Cheap, mobile access to the Internet is the key to the future of e-commerce, according to technology companies in Berlin this week for the Internationale Funkausstellung (IFA), the world's biggest consumer electronics fair. While manufacturers showed off their latest models in the vast exhibition halls beneath Berlin's landmark radio tower, a price war broke out between Internet providers and phone companies eager to lure more customers online.
AOL Europe slashed its monthly Internet access fee to just 9.90 deutschmark for German members while Deutsche Telekom announced that its mobile phone customers could soon surf the Net absolutely free - except for call charges.
"Only the telephone costs will be paid. The cost of a minute's surfing the Internet over the T-D1 (mobile phone) network will sink from 69 to 39 pfennigs per minute," said Deutsche Telekom's chief executive, Mr Ron Sommer.
Mobile phone manufacturers are poised to take advantage of the price war by launching new products on the European market this autumn which will allow mobile users to download pictures, send e-mail, bank online and shop in cyberspace. Using technology called WAP (wireless application protocol) to transfer data at high speeds, companies such as Nokia will offer phones that double as a mobile office.
But AOL Europe's chief executive, Mr Andreas Schmidt, warned that, unless European telecommunications companies lower phone charges, the scope for expanding e-commerce will remain small.
"Price is holding back the whole development of a net-centred economy like that which has been created in the United States. People are checking their e-mail and having a quick look at this site or that and then going off line instead of staying on and browsing," he said.
Deutsche Telekom announced last week that it now has seven million mobile phone customers, an increase of two million since the beginning of the year. The company's executives predict that mobile telecommunications will be part of most consumers' lives within four or five years.
But some analysts question whether mobile phone users really want the extra services providers are preparing to offer or if private customers are willing to pay for mobile Internet use.
"For customers travelling a lot, it's highly attractive to have Internet access. But right now it's just business people or telecoms freaks," said Mr Holger Grawe, a telecommunications analyst at West LB bank in Duesseldorf.
For those who prefer to access the Net at home but feel uncomfortable with computers, a number of companies are developing television sets with an Internet capability. Nokia is planning a portable terminal combining television, Internet and phone services while a German TV company is looking at ways to update standard TV decoder boxes to allow viewers to surf the Web from their armchairs.

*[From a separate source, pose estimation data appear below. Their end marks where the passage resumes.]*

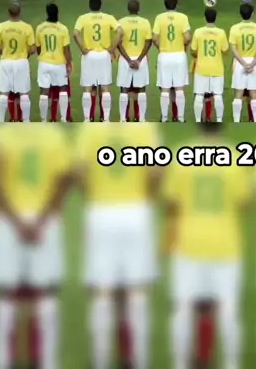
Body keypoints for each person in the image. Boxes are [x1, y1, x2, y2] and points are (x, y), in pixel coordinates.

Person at [162, 125, 250, 369]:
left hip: (188, 242)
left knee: (182, 308)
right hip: (226, 244)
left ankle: (180, 363)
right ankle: (231, 364)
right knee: (229, 309)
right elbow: (243, 202)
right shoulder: (235, 158)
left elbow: (171, 201)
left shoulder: (182, 155)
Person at [0, 124, 72, 369]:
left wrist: (16, 222)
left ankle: (4, 362)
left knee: (6, 295)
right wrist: (42, 220)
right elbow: (64, 180)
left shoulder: (1, 135)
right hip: (45, 222)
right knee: (45, 294)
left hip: (8, 222)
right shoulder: (55, 135)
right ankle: (45, 362)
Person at [76, 123, 159, 369]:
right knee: (137, 292)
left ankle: (100, 361)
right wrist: (146, 197)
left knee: (102, 293)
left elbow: (79, 171)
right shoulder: (144, 128)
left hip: (101, 210)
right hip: (136, 210)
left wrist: (92, 196)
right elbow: (156, 171)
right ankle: (139, 360)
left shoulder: (91, 128)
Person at [73, 0, 119, 122]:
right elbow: (120, 31)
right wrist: (112, 48)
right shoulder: (108, 17)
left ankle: (88, 119)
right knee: (105, 88)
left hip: (89, 55)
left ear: (90, 6)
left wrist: (83, 49)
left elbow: (75, 33)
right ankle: (106, 119)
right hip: (104, 54)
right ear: (100, 5)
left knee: (88, 88)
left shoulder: (83, 18)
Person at [0, 2, 35, 122]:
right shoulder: (27, 27)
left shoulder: (1, 26)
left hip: (5, 62)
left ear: (8, 13)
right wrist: (25, 55)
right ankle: (26, 121)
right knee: (24, 93)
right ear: (20, 12)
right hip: (21, 62)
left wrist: (4, 52)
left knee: (4, 93)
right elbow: (32, 49)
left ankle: (0, 121)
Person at [153, 0, 191, 123]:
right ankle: (180, 118)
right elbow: (187, 38)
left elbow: (155, 39)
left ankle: (164, 118)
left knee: (165, 88)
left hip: (164, 55)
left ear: (165, 5)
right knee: (179, 88)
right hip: (179, 55)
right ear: (176, 5)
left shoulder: (159, 18)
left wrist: (162, 46)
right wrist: (182, 44)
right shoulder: (183, 17)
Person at [116, 0, 153, 123]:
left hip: (125, 59)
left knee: (124, 88)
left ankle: (123, 118)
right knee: (141, 88)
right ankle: (141, 118)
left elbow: (118, 43)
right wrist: (139, 59)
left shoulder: (120, 22)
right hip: (140, 59)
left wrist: (128, 60)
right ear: (139, 9)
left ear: (128, 9)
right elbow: (148, 42)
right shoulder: (145, 22)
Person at [35, 2, 72, 123]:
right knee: (63, 89)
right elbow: (66, 49)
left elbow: (38, 48)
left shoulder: (40, 28)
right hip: (59, 63)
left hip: (44, 62)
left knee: (44, 91)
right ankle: (63, 118)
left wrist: (42, 56)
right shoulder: (63, 28)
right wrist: (69, 63)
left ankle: (44, 120)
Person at [190, 7, 229, 122]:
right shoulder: (221, 33)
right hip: (217, 68)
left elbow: (193, 51)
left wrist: (200, 53)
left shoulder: (198, 32)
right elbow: (225, 51)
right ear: (216, 18)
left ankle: (198, 120)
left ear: (205, 18)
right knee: (218, 95)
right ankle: (219, 120)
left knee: (199, 95)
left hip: (201, 68)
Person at [229, 3, 256, 123]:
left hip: (240, 62)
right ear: (252, 14)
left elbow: (234, 49)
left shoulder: (234, 28)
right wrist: (253, 64)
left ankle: (236, 121)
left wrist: (244, 64)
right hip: (254, 62)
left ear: (240, 14)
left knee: (238, 93)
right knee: (254, 94)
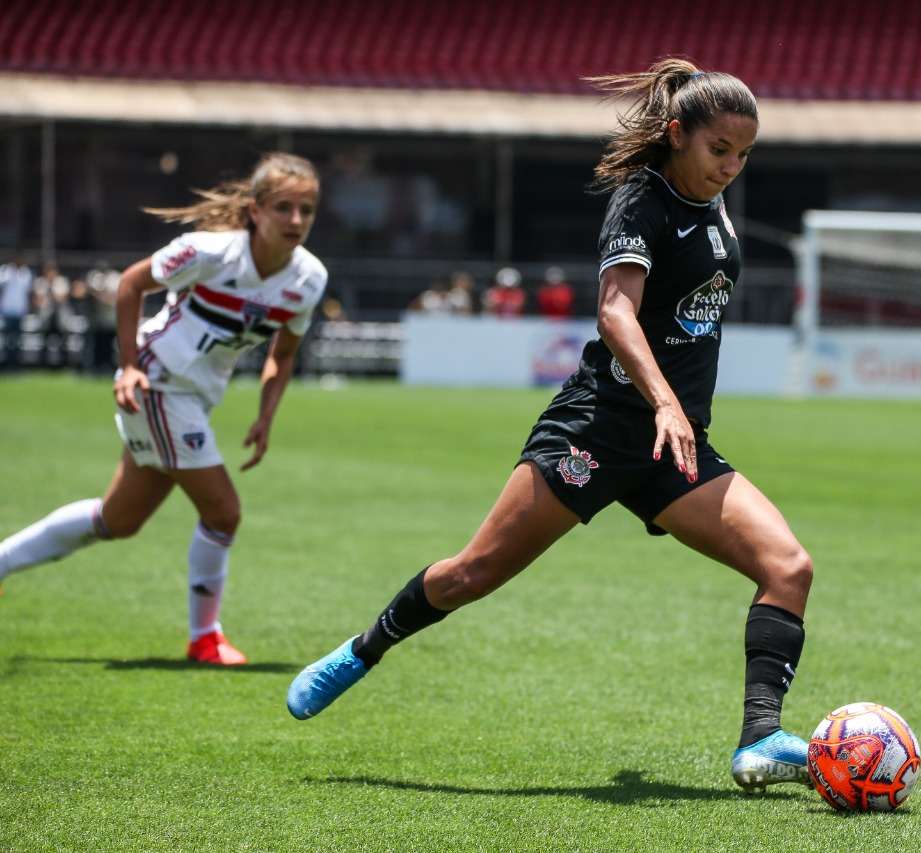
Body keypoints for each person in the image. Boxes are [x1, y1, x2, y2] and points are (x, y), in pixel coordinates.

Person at [286, 59, 814, 794]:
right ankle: (361, 650)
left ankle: (760, 737)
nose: (730, 166)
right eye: (718, 150)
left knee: (788, 567)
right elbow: (615, 312)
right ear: (676, 135)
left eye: (743, 154)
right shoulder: (642, 200)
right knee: (473, 572)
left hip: (671, 446)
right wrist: (662, 396)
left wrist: (673, 413)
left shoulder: (718, 211)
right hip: (595, 429)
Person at [0, 152, 328, 665]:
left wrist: (267, 415)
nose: (295, 221)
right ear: (254, 211)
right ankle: (205, 638)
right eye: (283, 208)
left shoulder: (309, 279)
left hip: (193, 397)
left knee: (117, 519)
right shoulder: (210, 252)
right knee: (223, 511)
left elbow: (282, 355)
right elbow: (131, 284)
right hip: (157, 383)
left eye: (306, 210)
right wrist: (129, 366)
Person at [0, 252, 34, 368]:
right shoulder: (6, 270)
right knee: (7, 338)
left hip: (19, 310)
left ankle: (16, 363)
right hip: (7, 310)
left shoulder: (25, 273)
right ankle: (6, 363)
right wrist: (12, 272)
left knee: (17, 339)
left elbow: (28, 288)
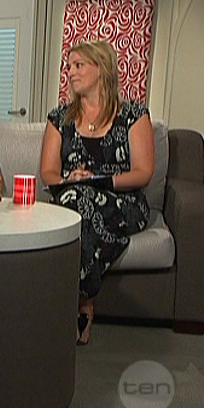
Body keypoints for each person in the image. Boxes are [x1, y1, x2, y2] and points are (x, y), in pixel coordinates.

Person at [39, 39, 154, 345]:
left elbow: (143, 172)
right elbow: (48, 172)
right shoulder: (59, 118)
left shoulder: (133, 115)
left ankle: (75, 303)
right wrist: (69, 178)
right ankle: (83, 301)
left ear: (101, 68)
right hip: (72, 197)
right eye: (69, 66)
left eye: (78, 65)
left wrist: (101, 181)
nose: (71, 72)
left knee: (80, 203)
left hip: (122, 199)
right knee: (75, 201)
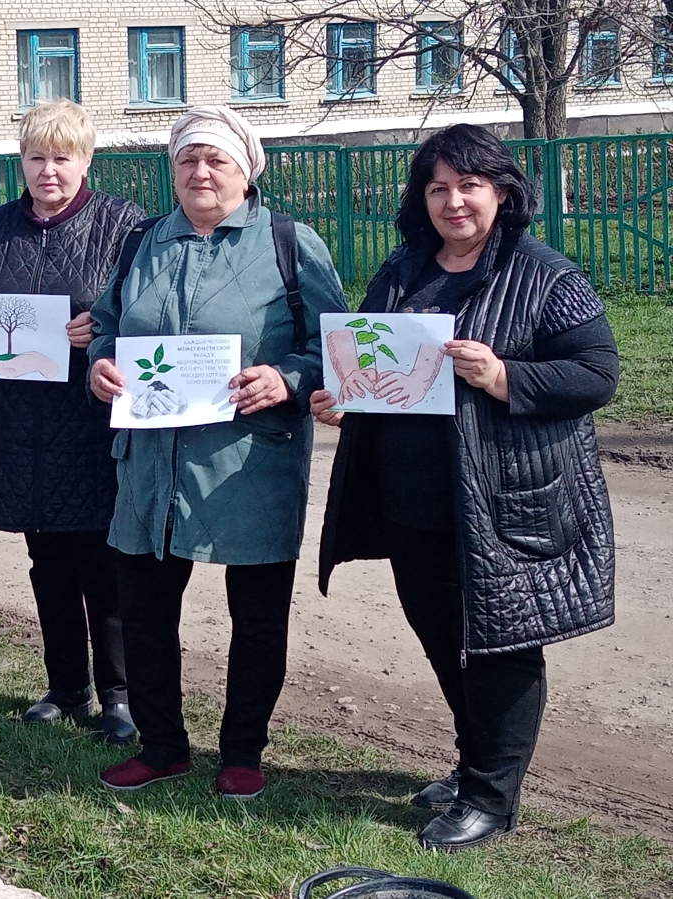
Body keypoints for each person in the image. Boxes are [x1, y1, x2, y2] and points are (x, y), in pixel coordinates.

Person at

Software companies are devising systems to enable busy people to programme and control all their household devices - from the television to the cooker - over the phone system. This would, for example, make it possible to programme your video recorder from the office.
To do this, however, you would need to know how to programme your video recorder, a skill few adults possess. Two Silicon Valley firms have worked out a solution to this problem by creating a recorder which links up to an online TV guide. The viewer uses a remote control to click on the icon of the television programme to be recorded and the information is automatically transmitted to the video machine, which springs to life punctually at the appointed hour.
The software familiarises itself with the viewer's preferences over time, so that it makes informed viewing selections which can be recorded by clicking the remote control's OK button. The programmes are recorded, not on old-fashioned video tape but on a computer hard disk which can store up to 30 hours of programming.
Sports fans can keep the recorder running during live matches and can opt out of the live broadcast at any time to view goals or disputed referee rulings a second time. As soon as you have seen enough, you can rejoin the live broadcast.
If the videotape is about to go the way of the long-playing record, so too is vinyl's unloved successor - the conventional music CD. Digital technology is producing such wonders as the Mozard Music Box, manufactured by Comline, which plays music downloaded from the Internet using the space-saving MP-3 format. MP-3 ensures that music can be downloaded quickly and, if the telecoms companies oblige, it may soon be the cheapest way to listen to your favourite sounds.